== Problem statement ==
Copy, from the listing, every line in which the string "using" is present.

== Data for this task ==
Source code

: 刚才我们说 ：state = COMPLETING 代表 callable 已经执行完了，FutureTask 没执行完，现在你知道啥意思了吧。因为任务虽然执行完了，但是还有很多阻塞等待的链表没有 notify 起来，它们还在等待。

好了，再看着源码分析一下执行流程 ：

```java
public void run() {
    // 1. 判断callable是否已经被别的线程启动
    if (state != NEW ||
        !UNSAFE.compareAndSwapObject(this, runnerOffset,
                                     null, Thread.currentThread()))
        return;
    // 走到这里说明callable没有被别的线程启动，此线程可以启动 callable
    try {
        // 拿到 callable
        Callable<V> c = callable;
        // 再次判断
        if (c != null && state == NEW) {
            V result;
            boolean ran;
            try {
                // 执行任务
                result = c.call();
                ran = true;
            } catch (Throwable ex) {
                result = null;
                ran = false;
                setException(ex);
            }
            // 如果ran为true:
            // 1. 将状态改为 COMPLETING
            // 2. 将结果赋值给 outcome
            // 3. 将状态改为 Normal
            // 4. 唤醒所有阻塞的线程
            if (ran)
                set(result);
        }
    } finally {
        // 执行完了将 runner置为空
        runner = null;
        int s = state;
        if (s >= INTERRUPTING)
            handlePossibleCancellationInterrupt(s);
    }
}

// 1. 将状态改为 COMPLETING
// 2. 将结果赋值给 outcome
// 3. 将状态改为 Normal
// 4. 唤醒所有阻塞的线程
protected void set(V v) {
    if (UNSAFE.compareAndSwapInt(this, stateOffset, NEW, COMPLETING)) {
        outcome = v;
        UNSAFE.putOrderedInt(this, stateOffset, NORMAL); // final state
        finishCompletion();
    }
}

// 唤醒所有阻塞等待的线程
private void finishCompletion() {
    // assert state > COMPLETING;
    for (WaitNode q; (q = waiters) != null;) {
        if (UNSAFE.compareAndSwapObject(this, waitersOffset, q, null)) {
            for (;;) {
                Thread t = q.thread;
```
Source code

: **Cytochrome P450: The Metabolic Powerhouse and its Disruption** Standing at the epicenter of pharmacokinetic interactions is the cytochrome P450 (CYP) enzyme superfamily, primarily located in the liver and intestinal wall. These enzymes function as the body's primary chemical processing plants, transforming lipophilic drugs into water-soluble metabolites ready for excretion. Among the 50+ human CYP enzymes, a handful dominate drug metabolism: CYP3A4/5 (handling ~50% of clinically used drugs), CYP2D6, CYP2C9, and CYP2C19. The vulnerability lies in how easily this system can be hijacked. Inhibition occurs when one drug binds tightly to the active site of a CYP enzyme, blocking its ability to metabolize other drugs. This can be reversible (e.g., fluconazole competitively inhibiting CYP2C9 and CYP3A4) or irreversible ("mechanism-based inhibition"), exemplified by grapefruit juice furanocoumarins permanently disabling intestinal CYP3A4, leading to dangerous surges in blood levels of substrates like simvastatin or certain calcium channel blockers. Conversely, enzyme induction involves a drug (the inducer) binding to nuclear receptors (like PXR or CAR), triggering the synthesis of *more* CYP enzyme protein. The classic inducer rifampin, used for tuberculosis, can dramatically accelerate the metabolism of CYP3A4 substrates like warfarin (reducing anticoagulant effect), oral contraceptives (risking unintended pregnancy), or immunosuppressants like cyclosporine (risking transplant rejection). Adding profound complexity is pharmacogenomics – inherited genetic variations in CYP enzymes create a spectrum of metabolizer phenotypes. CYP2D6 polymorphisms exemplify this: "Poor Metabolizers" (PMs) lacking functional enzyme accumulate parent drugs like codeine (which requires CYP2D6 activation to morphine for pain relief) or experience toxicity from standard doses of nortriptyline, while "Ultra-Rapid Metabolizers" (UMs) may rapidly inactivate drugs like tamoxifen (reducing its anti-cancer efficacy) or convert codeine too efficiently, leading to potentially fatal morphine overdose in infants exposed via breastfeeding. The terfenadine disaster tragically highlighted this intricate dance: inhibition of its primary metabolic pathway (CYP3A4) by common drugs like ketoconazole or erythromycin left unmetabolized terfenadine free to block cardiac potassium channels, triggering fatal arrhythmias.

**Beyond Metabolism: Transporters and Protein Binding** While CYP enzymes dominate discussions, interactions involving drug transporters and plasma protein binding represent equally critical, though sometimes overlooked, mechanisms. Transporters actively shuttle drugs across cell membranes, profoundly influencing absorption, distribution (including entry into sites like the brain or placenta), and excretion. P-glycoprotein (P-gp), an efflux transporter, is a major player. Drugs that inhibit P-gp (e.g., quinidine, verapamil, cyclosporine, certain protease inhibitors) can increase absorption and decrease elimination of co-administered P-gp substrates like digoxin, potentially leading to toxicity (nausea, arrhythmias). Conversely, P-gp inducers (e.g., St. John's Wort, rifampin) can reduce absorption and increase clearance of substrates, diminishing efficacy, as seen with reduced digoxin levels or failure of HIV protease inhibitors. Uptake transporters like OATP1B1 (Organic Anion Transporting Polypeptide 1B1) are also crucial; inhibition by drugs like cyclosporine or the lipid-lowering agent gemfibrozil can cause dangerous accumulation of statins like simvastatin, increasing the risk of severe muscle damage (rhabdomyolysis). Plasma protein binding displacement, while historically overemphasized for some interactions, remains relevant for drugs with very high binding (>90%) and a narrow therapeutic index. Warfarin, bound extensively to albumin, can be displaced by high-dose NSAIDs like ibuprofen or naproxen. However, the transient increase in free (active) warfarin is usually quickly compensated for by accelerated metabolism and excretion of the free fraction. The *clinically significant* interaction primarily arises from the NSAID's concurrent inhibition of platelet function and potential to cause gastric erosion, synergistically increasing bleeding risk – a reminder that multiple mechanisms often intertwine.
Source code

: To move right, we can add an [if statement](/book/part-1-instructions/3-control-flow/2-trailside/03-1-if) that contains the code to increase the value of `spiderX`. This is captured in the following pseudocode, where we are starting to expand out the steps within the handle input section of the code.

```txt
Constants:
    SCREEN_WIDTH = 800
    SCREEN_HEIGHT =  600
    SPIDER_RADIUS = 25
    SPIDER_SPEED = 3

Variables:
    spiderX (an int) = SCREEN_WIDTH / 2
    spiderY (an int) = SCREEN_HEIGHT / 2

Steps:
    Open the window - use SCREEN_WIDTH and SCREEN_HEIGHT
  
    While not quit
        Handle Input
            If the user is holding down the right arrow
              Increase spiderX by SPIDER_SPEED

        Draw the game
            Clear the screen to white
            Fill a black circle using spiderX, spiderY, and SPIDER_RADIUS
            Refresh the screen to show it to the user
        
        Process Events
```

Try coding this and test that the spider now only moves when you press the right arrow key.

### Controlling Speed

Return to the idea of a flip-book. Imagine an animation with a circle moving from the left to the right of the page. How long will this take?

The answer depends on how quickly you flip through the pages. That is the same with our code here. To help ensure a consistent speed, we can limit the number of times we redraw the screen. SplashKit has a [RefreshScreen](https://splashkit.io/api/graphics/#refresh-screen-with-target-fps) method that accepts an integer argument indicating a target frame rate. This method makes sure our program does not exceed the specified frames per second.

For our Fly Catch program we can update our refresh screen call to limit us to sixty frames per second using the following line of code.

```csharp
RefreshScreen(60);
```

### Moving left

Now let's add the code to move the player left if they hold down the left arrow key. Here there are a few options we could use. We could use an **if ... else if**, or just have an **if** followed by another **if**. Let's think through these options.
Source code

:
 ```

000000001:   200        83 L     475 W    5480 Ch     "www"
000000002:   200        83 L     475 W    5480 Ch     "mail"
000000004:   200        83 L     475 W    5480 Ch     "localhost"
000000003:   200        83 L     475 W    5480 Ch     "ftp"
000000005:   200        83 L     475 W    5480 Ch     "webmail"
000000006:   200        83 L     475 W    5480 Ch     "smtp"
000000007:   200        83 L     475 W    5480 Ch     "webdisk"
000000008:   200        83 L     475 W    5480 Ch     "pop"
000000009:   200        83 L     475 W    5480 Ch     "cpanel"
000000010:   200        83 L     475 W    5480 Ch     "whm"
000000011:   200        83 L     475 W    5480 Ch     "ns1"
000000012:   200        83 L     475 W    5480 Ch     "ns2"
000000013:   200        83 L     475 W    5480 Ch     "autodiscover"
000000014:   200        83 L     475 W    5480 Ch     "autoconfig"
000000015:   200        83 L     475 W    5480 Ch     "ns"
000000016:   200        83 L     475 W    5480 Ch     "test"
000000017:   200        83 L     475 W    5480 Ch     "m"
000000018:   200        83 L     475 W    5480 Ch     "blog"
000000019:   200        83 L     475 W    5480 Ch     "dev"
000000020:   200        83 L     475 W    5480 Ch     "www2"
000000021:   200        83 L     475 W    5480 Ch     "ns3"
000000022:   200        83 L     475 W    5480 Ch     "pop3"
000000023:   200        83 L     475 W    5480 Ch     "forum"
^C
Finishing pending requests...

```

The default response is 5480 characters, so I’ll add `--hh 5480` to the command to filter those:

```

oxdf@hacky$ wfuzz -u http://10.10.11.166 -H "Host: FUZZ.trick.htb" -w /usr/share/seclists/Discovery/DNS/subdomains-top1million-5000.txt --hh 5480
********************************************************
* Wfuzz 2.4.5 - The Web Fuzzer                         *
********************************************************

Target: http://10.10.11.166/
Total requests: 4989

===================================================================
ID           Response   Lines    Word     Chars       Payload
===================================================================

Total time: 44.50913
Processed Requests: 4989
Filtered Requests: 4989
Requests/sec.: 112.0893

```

== Exercise answer ==
            Fill a black circle using spiderX, spiderY, and SPIDER_RADIUS
For our Fly Catch program we can update our refresh screen call to limit us to sixty frames per second using the following line of code.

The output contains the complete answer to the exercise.